Every record should be copied exactly, and the images omitted.

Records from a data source
——
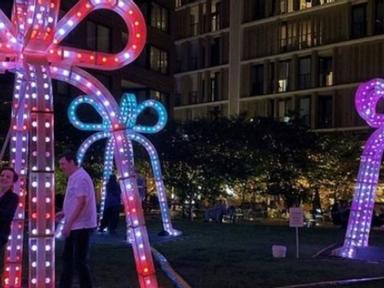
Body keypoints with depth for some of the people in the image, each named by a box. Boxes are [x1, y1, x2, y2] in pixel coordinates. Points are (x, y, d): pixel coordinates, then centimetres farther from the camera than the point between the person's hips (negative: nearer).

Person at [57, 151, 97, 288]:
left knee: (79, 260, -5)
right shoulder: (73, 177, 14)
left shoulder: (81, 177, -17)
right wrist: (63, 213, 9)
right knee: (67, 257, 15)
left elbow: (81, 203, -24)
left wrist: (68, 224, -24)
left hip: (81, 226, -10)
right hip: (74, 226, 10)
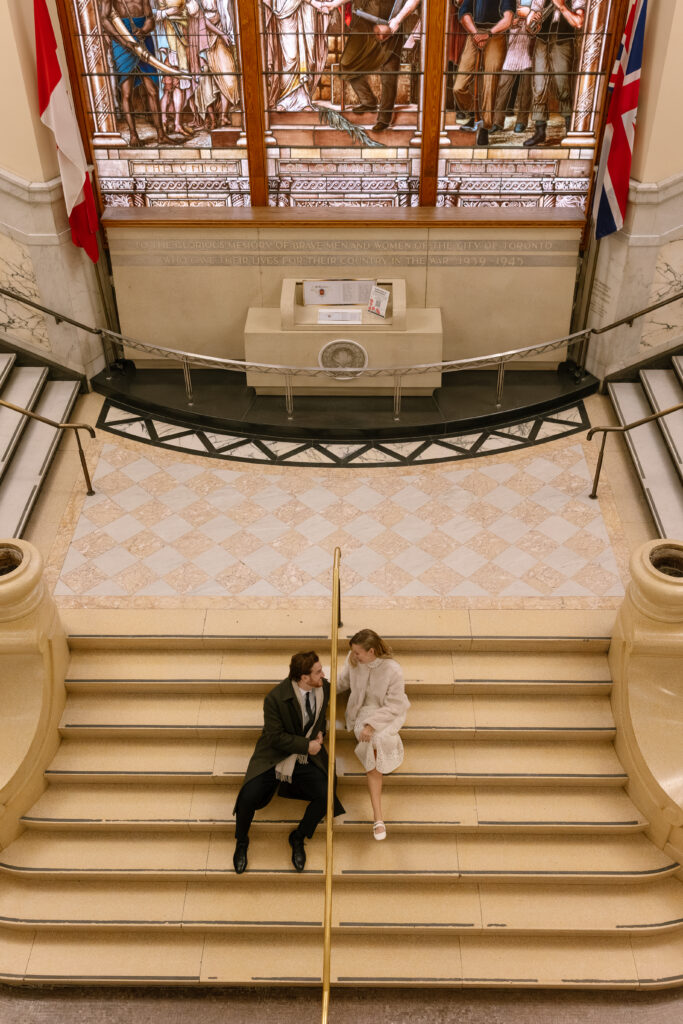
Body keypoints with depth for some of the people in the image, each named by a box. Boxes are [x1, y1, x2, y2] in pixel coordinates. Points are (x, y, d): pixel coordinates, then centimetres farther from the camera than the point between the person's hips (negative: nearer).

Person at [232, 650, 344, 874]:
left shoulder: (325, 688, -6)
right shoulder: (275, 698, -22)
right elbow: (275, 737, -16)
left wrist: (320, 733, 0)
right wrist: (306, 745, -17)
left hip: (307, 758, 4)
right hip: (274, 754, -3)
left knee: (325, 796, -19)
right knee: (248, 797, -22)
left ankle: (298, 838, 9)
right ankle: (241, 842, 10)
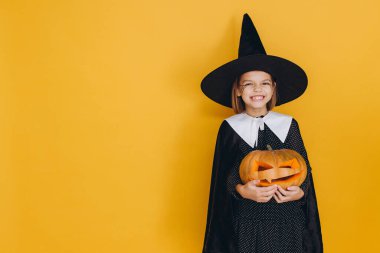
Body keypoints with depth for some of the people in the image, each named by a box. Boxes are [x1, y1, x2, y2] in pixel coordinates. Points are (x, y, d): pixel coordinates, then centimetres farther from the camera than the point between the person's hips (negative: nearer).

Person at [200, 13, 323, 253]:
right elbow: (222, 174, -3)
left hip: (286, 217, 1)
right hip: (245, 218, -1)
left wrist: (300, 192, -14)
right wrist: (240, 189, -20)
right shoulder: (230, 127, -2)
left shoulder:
——
Reply —
Body keypoints with depth for some of the people in the image, each named by a box. Boxes are [x1, y1, x2, y2] in pixel coordinates. Points are (x, y, d): pixel coordinates, then centimetres farther from the camera than the point between the person's hips (negative: nearer).

Person at [57, 151, 97, 288]:
left knee: (79, 260, -5)
right shoulder: (73, 177, 14)
left shoulder: (81, 177, -17)
right wrist: (63, 213, 9)
right knee: (67, 257, 15)
left elbow: (81, 203, -24)
left wrist: (68, 224, -24)
left hip: (81, 226, -10)
right hip: (74, 226, 10)
Body keypoints with depth for some of the people in the image, each named by a box. Boxes are [x1, y1, x2, y2] in pixel coordinates. Points are (x, y, d): pixel coordinates, then centimetres farther from the camera than the point between the person's hips (negative: nearer).

Person at [232, 650, 344, 874]:
left shoulder: (325, 688, -6)
right shoulder: (275, 698, -22)
right elbow: (275, 737, -16)
left wrist: (320, 733, 0)
right wrist: (306, 745, -17)
left hip: (307, 758, 4)
right hip: (274, 754, -3)
left knee: (325, 796, -19)
right knee: (248, 797, -22)
left ankle: (298, 838, 9)
right ankle: (241, 842, 10)
Body keypoints with depth for some of the people in the image, each named by a box. Boxes are [x1, y1, x2, y2] in pixel coordinates. Points are (x, y, d): pixel coordinates, then centimetres farther from the camera than the point between the person's hips (negative: nearer).

Person at [200, 13, 323, 253]:
right elbow: (222, 174, -3)
left hip: (286, 217, 1)
right hip: (245, 218, -1)
left wrist: (300, 192, -14)
right wrist: (240, 189, -20)
right shoulder: (230, 127, -2)
left shoulder:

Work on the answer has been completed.